Selecting Mutual Funds
Many types of mutual funds are available. When assessing a fund, there are four main things to consider:
History — Many investment companies, banks and other financial institutions sell mutual funds. You may want to consider whether the company or fund has an established history of making good investments and achieving satisfactory levels of return.
Management — The management team of any fund has a direct impact on the success of the fund because their decisions determine what securities are bought and sold. Index funds that track a benchmark such as the Standard & Poor’s 500 Composite have no direct management and therefore move synchronously with their indices.
Philosophy — You many want to invest in funds that focus on or specialize in a particular industry or have a regional focus. Or you may wish to invest in funds with a particular philosophy, such as protecting the environment by investing in ‘ethical’ or ‘green’ funds.

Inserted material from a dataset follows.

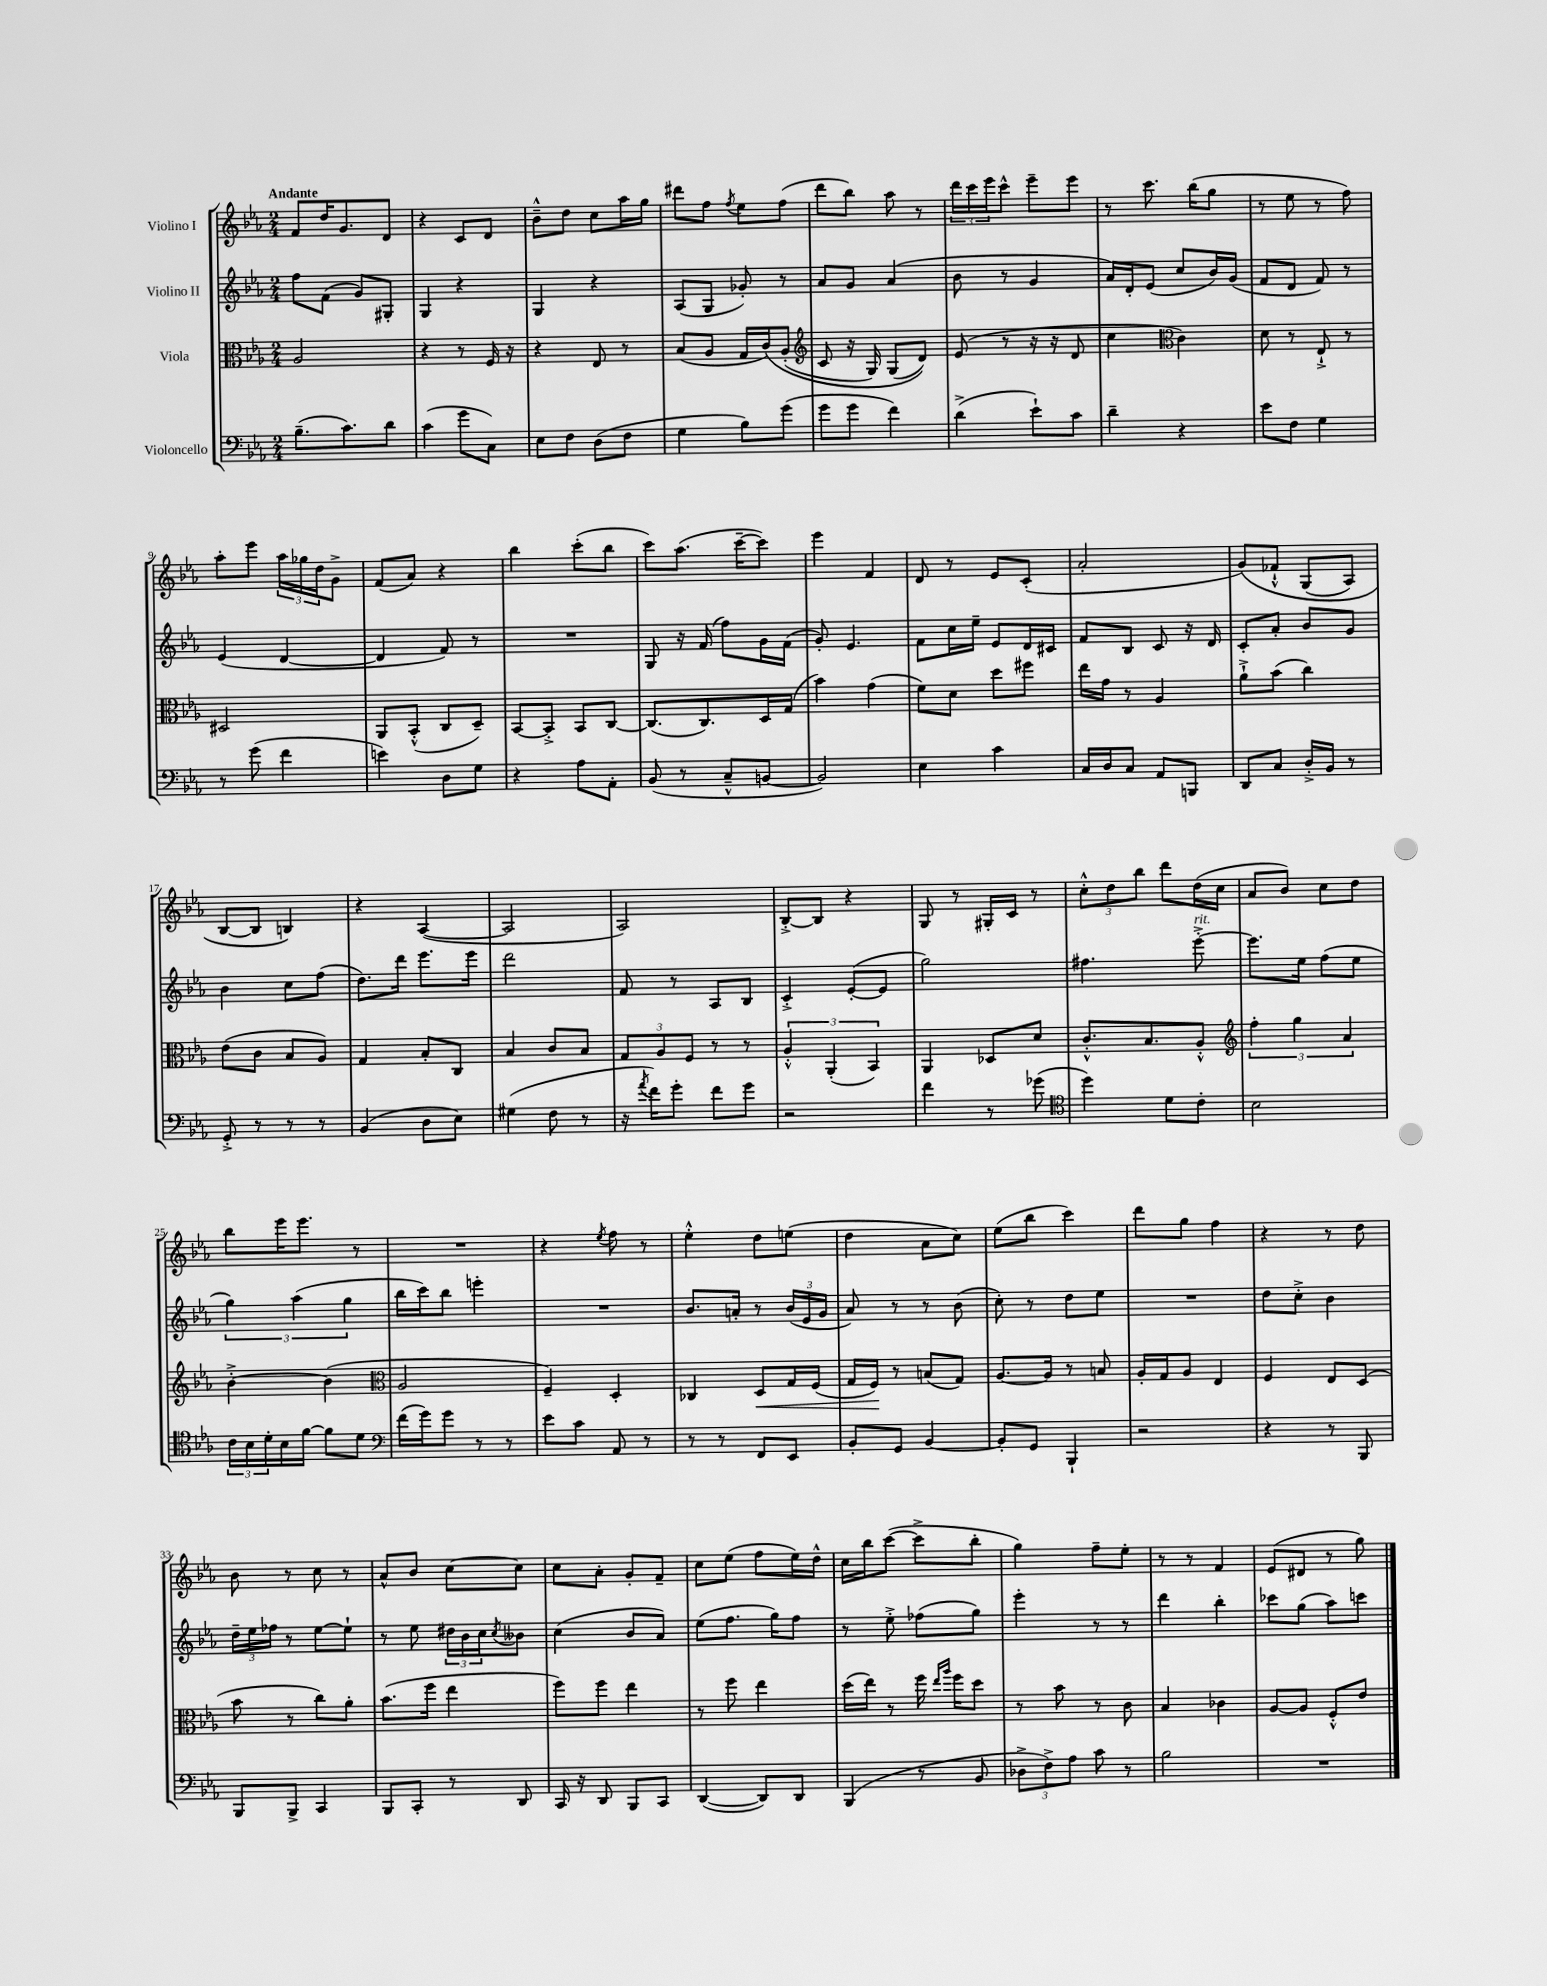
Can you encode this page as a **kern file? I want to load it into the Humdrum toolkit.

Sectoral, geographic or philosophic specifications for a fund may limit managers’ abilities to invest and therefore add risk and/or reduce potential gains. However, with careful construction, a portfolio of specialized funds can outperform broadly diversified funds.
Fees and risks — You should consider what fees the company charges for managing your money. Funds can be sold on a load or no load commission basis. Most funds also charge monthly management fees. Bear in mind that there is no relationship between fees and performance.
These decisions are critical, for merely investing in recent high-performance funds has been shown in numerous studies to be nothing but a way to lose money. Investors need careful, professional work in constructing a durable portfolio, just as much as they would need careful and professional trades in building a house.